It was late before Constance had a chance to do anything with the microphone. It seemed as if Worthington were staying, perversely, later than usual. At last, however, he left with a curt nod to her.
The moment the door was closed she stopped the desultory clicking of her typewriter with which she had been toying in the appearance of being busy. With Brainard she entered the board room where she had noticed Worthington and Sheppard often during the day.
It was, without exaggeration, one of the most plainly furnished rooms she had ever seen. A long mahogany table with eight large mahogany chairs, a half inch pile of velvety rug on the floor and a huge chandelier in the middle of the ceiling constituted the furniture. Not a picture, not a cabinet or filing case broke the blankness of the brown painted walls.
For a moment she stopped to consider. Brainard waited and watched her narrowly.
"There isn't a place to put this transmitter except up above that chandelier," she said at length.
He gave her his hand as she stepped on a chair and then on the table. There was a glimpse of a trim ankle. The warmth and softness of her touch caused him to hold her hand just a moment longer than was absolutely necessary.

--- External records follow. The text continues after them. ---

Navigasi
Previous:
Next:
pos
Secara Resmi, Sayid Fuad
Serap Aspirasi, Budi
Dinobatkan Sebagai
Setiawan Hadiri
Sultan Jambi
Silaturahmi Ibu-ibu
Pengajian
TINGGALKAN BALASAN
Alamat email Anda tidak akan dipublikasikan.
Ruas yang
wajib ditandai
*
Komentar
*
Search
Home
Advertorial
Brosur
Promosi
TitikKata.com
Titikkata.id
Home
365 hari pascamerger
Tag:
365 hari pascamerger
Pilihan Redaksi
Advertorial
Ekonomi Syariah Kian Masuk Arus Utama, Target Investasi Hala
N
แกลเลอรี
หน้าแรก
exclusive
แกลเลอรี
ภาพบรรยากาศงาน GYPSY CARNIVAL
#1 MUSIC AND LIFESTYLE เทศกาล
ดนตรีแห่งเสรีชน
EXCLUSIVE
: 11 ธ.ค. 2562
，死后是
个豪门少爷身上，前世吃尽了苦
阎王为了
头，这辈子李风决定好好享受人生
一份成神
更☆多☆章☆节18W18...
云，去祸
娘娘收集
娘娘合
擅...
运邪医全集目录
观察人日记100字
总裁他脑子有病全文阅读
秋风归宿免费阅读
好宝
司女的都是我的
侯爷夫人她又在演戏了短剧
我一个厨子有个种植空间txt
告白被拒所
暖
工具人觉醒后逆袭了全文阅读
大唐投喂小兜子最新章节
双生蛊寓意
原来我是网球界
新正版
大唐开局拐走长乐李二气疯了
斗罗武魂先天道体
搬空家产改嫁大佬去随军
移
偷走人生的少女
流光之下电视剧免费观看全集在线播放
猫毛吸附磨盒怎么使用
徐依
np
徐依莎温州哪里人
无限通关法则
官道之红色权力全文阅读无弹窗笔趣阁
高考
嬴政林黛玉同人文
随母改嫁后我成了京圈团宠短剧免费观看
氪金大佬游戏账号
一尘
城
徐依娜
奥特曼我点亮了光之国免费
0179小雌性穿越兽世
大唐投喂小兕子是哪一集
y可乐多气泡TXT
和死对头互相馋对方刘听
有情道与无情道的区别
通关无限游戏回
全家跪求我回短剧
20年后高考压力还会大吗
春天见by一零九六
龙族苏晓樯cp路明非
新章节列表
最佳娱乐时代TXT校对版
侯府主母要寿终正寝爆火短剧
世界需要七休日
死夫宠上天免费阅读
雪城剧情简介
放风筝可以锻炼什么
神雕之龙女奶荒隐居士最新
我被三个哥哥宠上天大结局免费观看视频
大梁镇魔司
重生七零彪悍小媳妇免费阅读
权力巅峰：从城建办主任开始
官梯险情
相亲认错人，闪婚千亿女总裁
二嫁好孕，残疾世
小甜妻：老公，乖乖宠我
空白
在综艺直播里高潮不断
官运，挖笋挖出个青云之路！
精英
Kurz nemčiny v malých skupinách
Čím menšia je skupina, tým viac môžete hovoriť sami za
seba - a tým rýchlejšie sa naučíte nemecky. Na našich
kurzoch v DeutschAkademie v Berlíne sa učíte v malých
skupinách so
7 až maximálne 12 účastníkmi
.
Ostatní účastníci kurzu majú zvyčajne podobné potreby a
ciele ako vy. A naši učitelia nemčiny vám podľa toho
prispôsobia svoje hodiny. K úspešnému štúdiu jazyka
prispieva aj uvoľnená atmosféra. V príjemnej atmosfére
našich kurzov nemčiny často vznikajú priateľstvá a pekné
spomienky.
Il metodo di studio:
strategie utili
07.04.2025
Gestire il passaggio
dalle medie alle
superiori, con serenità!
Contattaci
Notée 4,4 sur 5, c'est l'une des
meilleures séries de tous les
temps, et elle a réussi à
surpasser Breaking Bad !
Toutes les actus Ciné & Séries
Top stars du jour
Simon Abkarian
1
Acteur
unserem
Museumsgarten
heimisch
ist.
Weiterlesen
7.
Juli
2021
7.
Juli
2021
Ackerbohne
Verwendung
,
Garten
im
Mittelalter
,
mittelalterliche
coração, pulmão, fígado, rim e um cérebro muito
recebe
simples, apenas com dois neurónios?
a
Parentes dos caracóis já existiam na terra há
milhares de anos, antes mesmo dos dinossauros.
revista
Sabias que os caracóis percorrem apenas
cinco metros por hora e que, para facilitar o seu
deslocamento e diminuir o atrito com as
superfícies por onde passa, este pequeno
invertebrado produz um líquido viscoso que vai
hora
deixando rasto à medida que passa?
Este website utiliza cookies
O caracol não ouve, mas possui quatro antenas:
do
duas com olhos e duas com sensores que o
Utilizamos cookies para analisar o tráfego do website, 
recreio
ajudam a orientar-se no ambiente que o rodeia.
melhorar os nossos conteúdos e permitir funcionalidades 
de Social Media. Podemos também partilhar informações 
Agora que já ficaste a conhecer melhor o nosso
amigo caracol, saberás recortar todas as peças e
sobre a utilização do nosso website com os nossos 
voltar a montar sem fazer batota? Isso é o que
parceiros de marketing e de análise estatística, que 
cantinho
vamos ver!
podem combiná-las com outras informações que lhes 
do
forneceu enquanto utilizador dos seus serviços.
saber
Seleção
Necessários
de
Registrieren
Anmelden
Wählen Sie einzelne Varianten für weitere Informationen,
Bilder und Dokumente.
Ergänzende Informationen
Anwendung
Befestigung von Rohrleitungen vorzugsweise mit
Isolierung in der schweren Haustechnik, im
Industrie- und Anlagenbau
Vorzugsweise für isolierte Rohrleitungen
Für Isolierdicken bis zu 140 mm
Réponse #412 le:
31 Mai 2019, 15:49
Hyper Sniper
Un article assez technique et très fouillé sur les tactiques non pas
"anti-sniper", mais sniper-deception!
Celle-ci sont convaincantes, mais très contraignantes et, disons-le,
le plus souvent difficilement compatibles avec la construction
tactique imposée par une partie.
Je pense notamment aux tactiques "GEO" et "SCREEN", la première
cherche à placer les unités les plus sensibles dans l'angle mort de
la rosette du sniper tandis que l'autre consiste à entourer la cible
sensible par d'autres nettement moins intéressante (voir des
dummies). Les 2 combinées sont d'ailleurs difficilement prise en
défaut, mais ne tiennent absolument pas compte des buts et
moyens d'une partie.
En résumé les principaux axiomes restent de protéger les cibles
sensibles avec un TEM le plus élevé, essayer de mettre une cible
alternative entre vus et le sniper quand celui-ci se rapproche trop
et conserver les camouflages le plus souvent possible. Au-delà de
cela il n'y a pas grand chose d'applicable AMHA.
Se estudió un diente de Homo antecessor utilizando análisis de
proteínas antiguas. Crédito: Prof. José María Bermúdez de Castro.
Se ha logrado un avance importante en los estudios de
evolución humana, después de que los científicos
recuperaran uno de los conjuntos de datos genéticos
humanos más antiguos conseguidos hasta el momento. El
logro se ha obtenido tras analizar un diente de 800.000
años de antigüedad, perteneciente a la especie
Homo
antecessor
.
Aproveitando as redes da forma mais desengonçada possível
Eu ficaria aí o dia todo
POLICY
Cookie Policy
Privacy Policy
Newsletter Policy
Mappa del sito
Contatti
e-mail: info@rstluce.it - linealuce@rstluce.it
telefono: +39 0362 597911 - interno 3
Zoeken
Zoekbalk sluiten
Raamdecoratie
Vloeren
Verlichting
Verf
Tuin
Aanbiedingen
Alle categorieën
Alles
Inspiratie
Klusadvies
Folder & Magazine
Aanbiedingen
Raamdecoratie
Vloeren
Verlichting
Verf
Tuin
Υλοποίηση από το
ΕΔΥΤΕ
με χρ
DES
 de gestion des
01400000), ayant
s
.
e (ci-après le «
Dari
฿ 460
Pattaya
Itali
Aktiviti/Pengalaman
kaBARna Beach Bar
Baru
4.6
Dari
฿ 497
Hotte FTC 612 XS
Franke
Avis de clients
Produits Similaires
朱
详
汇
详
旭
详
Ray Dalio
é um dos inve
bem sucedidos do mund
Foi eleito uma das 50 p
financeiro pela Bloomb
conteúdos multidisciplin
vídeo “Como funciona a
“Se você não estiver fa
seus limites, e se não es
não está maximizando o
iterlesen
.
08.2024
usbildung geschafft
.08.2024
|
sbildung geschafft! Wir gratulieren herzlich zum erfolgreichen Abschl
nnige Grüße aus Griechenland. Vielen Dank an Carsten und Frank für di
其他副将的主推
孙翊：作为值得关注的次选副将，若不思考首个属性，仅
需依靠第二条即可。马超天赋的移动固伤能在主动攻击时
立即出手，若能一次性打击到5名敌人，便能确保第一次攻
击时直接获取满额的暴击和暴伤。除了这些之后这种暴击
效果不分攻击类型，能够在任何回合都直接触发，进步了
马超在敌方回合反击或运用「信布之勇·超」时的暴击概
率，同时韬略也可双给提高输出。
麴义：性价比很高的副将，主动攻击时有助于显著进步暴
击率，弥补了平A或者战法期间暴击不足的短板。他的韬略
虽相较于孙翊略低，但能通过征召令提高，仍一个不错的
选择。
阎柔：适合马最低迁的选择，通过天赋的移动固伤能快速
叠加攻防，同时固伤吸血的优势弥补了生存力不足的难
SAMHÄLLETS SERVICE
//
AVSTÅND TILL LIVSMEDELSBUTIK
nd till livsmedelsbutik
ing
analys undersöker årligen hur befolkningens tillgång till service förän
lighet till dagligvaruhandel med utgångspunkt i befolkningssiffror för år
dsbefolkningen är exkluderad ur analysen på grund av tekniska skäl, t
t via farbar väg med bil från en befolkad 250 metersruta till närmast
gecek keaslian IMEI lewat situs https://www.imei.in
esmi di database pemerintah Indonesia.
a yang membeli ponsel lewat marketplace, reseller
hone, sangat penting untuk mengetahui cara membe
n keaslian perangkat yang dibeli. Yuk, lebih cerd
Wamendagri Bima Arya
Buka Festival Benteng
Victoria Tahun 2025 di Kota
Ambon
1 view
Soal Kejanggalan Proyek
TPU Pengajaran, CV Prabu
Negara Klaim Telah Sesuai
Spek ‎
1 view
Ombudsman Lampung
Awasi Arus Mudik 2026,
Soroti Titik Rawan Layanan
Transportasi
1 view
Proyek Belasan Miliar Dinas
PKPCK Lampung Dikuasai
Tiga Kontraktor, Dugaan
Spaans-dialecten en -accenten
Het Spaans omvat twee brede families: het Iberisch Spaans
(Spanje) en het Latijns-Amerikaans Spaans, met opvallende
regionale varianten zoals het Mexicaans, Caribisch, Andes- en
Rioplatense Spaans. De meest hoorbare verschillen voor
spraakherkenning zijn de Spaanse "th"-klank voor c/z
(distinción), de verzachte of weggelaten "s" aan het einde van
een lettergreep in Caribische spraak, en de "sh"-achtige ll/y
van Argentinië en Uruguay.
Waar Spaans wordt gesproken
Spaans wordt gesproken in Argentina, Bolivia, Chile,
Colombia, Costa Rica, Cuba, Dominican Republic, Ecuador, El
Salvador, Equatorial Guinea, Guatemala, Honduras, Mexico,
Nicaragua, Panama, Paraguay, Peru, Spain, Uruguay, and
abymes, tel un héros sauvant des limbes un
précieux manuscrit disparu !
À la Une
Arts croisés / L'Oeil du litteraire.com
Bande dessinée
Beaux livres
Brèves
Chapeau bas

A moment later he was standing on the table beside her.
"This is the place, all right," she said, looking at the thick scum of dust on the top of the reflector.
Quickly she placed the little black disc close to the center on the top of the reflector. "Can you see that from the floor?" she asked.
"No," he answered, walking about the room, "not a sign of it."
"I'll sit here," she said in just a tremor of excitement over the adventure, "and listen while you talk in the board room."